◆ Records for this exercise ◆
☆ ☆ ☆

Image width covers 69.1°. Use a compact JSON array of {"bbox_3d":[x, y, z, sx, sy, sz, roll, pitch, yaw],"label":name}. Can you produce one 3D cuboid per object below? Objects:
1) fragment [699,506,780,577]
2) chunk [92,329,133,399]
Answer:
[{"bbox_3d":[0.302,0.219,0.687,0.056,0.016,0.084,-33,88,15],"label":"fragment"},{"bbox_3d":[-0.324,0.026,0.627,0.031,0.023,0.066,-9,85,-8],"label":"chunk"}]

☆ ☆ ☆

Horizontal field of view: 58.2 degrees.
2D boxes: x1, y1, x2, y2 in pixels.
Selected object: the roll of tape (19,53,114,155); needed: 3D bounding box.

☆ ☆ ☆

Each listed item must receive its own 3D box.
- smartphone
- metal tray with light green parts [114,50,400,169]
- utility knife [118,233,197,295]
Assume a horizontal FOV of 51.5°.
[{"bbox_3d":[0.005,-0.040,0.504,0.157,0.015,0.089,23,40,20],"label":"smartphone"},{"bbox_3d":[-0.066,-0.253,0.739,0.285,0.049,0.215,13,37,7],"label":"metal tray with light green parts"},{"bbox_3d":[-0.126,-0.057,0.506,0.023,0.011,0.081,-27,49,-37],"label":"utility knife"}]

☆ ☆ ☆

◆ Goal of the exercise ◆
After reading through the material, report every line that holds "roll".

◆ Response to this exercise ◆
Image width covers 69.1°. Use a compact JSON array of {"bbox_3d":[x, y, z, sx, sy, sz, roll, pitch, yaw],"label":name}. Can you produce one 3D cuboid per object below? Objects:
Selected object: the roll of tape (19,53,114,155); needed: 3D bounding box.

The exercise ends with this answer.